ARM's general-purpose processor cores have long been used alongside DSP processors in products like cell phones, where the ARM core typically handles tasks like packet processing, user interface, and overall control, and the DSP handles the computationally demanding signal processing. But as ARM has gradually upgraded its cores with DSP-oriented features, more chip and system designers are considering whether to use an ARM core as a DSP engine. The question is, how much signal processing work can an ARM core handle?
In this article, we present our independent benchmark results for members of ARM's ARM11 core family, and look at these cores' performance on common DSP algorithms and on video decoding. We analyze and compare the ARM11's performance to that of earlier ARM cores and selected DSP processors.
ARM Moves Towards DSP
ARM cores are low-cost CPUs that are used in a huge range of embedded products. One of the key advantages to using ARM processors is that they are ubiquitous; lots of people know how to program them, and they have strong third-party support. The earliest ARM core, the ARM7, was poorly suited to signal processing; it didn't have a single-cycle multiplier, and it was based on a Von Neumann memory architecture that didn't allow data and instructions to be retrieved simultaneously. As a result, its signal processing performance was poor relative to DSP processors. This wasn't surprising, since the ARM7 wasn't designed to handle signal processing; it was designed as a pure CPU. But it turns out that people have used the ARM7 for simple signal processing anyway. That's because it's readily available, it's already in products, and sometimes it's just easier to implement signal processing on the processor you've already got than to add a new one. Of course, using an ARM7 for signal processing makes sense only for applications with relatively low computational demands; the ARM7 just isn't powerful enough to handle even moderately demanding signal processing.

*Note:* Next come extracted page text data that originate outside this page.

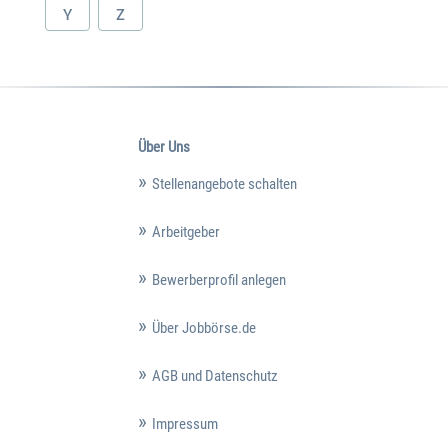
Y
Z
Über Uns
Stellenangebote schalten
Arbeitgeber
Bewerberprofil anlegen
Über Jobbörse.de
AGB und Datenschutz
Impressum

As signal processing has become increasingly important in embedded applications, ARM has responded by enhancing its architectures with DSP-oriented features. The ARM9 and ARM9E, for example, both incorporate architectural features that, along with their higher clock speeds, help to improve their signal processing capabilities relative to the ARM7—though these processors still offer only modest signal processing performance.
The ARM11, one of ARM's newer core families, represents a significant upgrade over earlier ARM architectures in terms of signal processing features. Of particular interest are the new 8-bit and 16-bit SIMD (single instruction, multiple data) instructions, which are intended to accelerate video and audio processing. (ARM refers to these instructions as media processing extensions.) The ARM11 includes a 64-bit data bus (vs. 32 bits on earlier ARM processors) to help make use of these additional computational capabilities. The ARM11 also has a deeper pipeline, enabling higher clock rates. As we explain in more detail below, all of these factors combine to give the ARM11 significantly better signal processing performance than earlier ARM cores.
Assessing the ARM11
BDTI has assessed the digital signal processing performance of the ARM11 using two of its highly respected benchmark suites. The first results we'll present are for the BDTI DSP Kernel Benchmarks, which consist of 12 common DSP algorithms (such as FIR filters and FFTs). Each algorithm is carefully optimized on each target processor, mirroring how such functions are typically implemented in signal processing applications. A processor's results from BDTI's 12 kernel benchmarks are used to evaluate its speed, energy efficiency, memory efficiency, and cost performance. These results are also used to generate the processor's BDTImark2000™ score. The BDTImark2000 is an overall DSP speed metric, with a higher score indicating a faster processor. Figure 1 illustrates the ARM1176 and ARM1136 results on the BDTImark2000, alongside those of several other processors. (BDTImark2000 scores for additional processors are available on BDTI's web site, at http://www.bdti.com/bdtimark/BDTImark2000.htm.)

Figure 1: Certified BDTImark2000&trade results. The BDTImark2000 is an overall measure of processors' signal processing speed, based on the BDTI DSP Kernel Benchmarks. BDTIsimMark2000 scores are measured on simulators rather than on hardware, and may use projected clock speeds.
As shown in Figure 1, the architectural changes and higher clock speed make the ARM11 cores significantly faster than the ARM9E, and slightly faster than the MIPS24KEc (a DSP-enhanced MIPS core). The ARM11 isn't the fastest core shown here; not surprisingly, the CEVA-X1620—which is a high-performance DSP core—is much faster. The ARM11 is, however, within striking range of the speed of TI's low-cost, low-power DSP architecture, the TMS320C55x, which is commonly used in applications like cellular telephones. And more generally, the ARM11 is fast enough that it's possible to use it as a stand-alone signal processing engine for moderately demanding applications.
The ARM11 has to run at a faster clock rate to achieve similar signal processing performance to the TI TMS320C55x, which suggests that the ARM11's energy efficiency will be lower. And to match the speed of the CEVA DSP core, the ARM11 would have to run at roughly twice the CEVA's clock speed. Figure 2 shows the relative DSP energy efficiency for the ARM11 cores alongside that of a typical high-performance DSP core.

Figure 2: DSP energy efficiency, based on BDTI's DSP Kernel Benchmark results.
There are two sides to the benchmark results shown in Figure 1 and Figure 2. In ARM's favor, it's clear that the ARM11 cores have sufficient signal processing performance for a significant range of applications. On the other hand, using a dedicated DSP core can yield higher digital signal processing performance and superior energy efficiency compared to running signal processing tasks on an ARM11. Of course, factors other than performance and efficiency often play a central role in processor selection decisions. For example, as we described earlier, it's often the case that a CPU is required for non-signal-processing functions (as it is in a cell phone) and it may be desirable to recruit that processor to run the required signal processing tasks rather than adding a separate DSP processor: Using one core instead of two means a single software development environment, simpler system design and possibly a simpler programming model. (For many of the same reasons, it's sometimes desirable to replace a DSP core with a second CPU.) The BDTI DSP Kernel Benchmarks results indicate that an ARM11 core can play that dual role in some applications, since its overall signal processing speed is similar to that of low-cost DSP processors.
|